_WHAT YOU HAVE TO DO_
Copy out each of the rows below, swapping "photograph" for "image" and changing nothing else. Omit the pictures from your copy.

_RECORD LIST_
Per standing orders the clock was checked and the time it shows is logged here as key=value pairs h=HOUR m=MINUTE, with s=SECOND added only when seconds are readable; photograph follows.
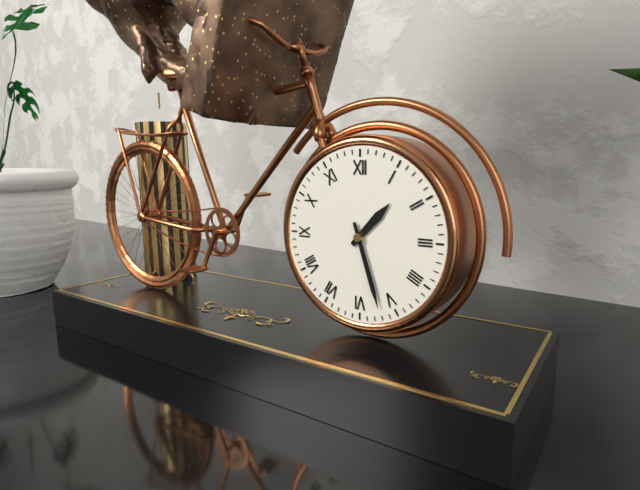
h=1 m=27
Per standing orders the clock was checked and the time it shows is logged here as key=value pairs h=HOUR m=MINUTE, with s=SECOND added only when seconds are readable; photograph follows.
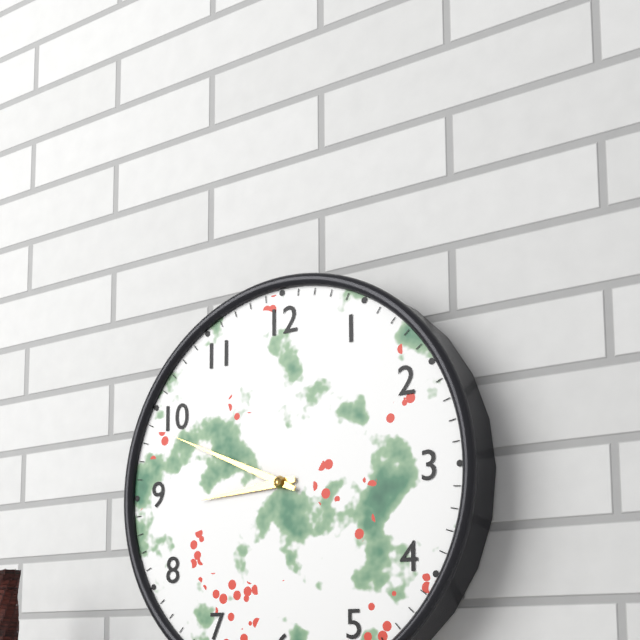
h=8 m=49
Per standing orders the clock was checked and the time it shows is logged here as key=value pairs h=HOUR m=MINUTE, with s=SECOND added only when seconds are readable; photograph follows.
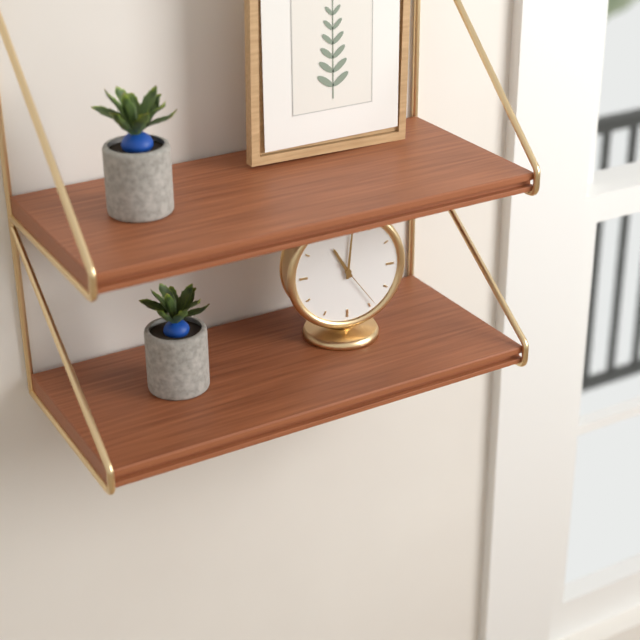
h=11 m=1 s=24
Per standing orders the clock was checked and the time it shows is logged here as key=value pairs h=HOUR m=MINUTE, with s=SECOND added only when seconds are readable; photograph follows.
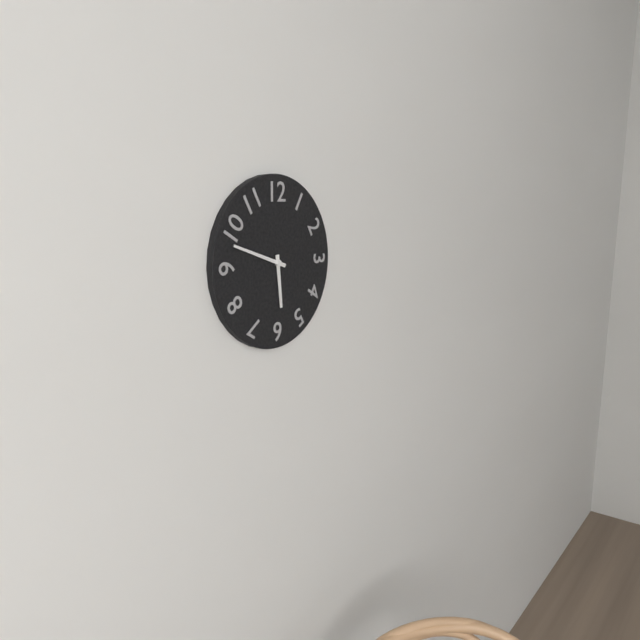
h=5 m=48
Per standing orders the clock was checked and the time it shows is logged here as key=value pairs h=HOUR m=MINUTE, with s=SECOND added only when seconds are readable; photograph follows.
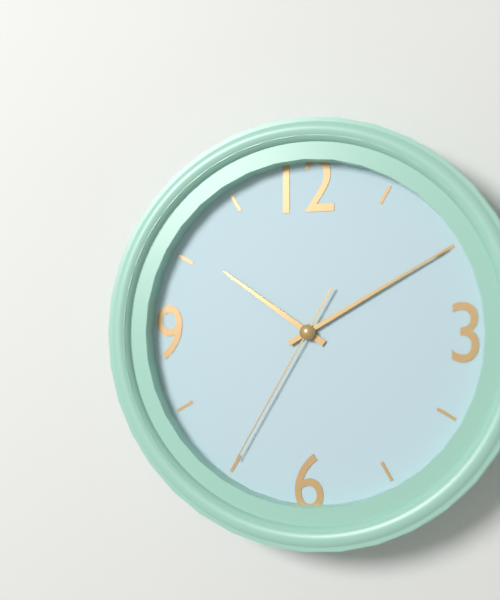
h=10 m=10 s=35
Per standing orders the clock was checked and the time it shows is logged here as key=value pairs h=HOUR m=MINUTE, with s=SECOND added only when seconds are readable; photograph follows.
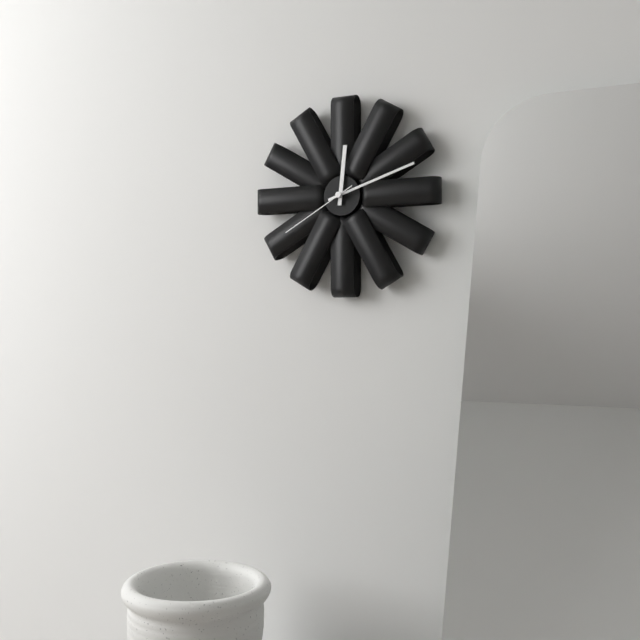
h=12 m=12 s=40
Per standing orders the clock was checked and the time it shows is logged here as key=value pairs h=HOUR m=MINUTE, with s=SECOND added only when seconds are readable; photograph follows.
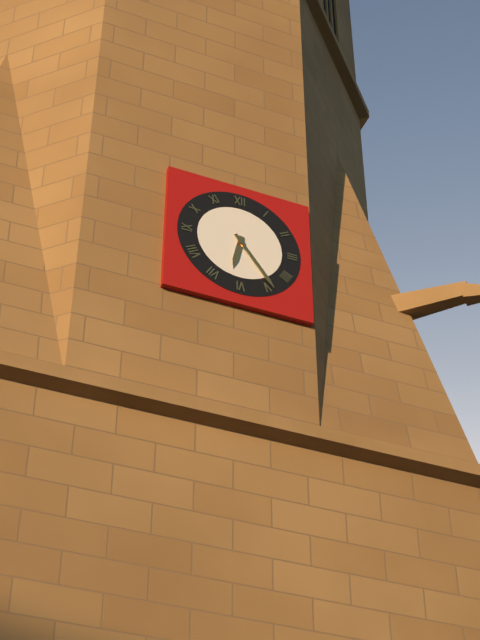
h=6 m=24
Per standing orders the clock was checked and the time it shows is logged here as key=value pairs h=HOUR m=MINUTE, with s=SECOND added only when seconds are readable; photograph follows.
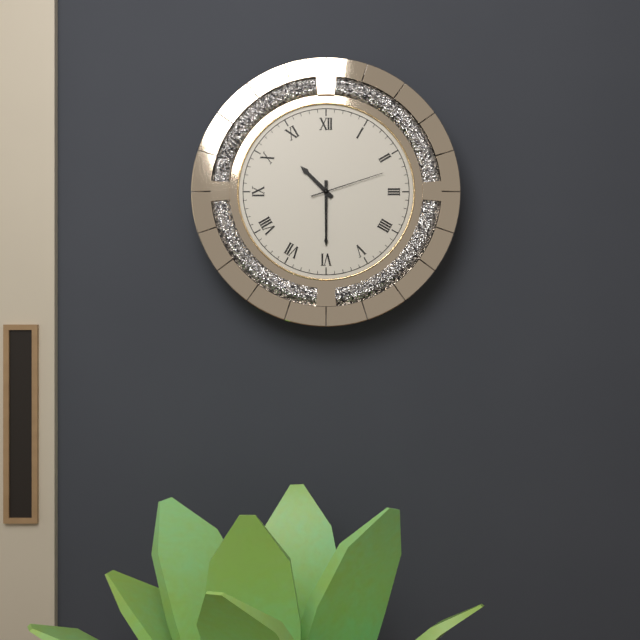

_OUTPUT BELOW_
Per standing orders the clock was checked and the time it shows is logged here as key=value pairs h=HOUR m=MINUTE, with s=SECOND added only when seconds are readable; image follows.
h=1 m=27
Per standing orders the clock was checked and the time it shows is logged here as key=value pairs h=HOUR m=MINUTE, with s=SECOND added only when seconds are readable; image follows.
h=8 m=49
Per standing orders the clock was checked and the time it shows is logged here as key=value pairs h=HOUR m=MINUTE, with s=SECOND added only when seconds are readable; image follows.
h=11 m=1 s=24
Per standing orders the clock was checked and the time it shows is logged here as key=value pairs h=HOUR m=MINUTE, with s=SECOND added only when seconds are readable; image follows.
h=5 m=48
Per standing orders the clock was checked and the time it shows is logged here as key=value pairs h=HOUR m=MINUTE, with s=SECOND added only when seconds are readable; image follows.
h=10 m=10 s=35
Per standing orders the clock was checked and the time it shows is logged here as key=value pairs h=HOUR m=MINUTE, with s=SECOND added only when seconds are readable; image follows.
h=12 m=12 s=40
Per standing orders the clock was checked and the time it shows is logged here as key=value pairs h=HOUR m=MINUTE, with s=SECOND added only when seconds are readable; image follows.
h=6 m=24
Per standing orders the clock was checked and the time it shows is logged here as key=value pairs h=HOUR m=MINUTE, with s=SECOND added only when seconds are readable; image follows.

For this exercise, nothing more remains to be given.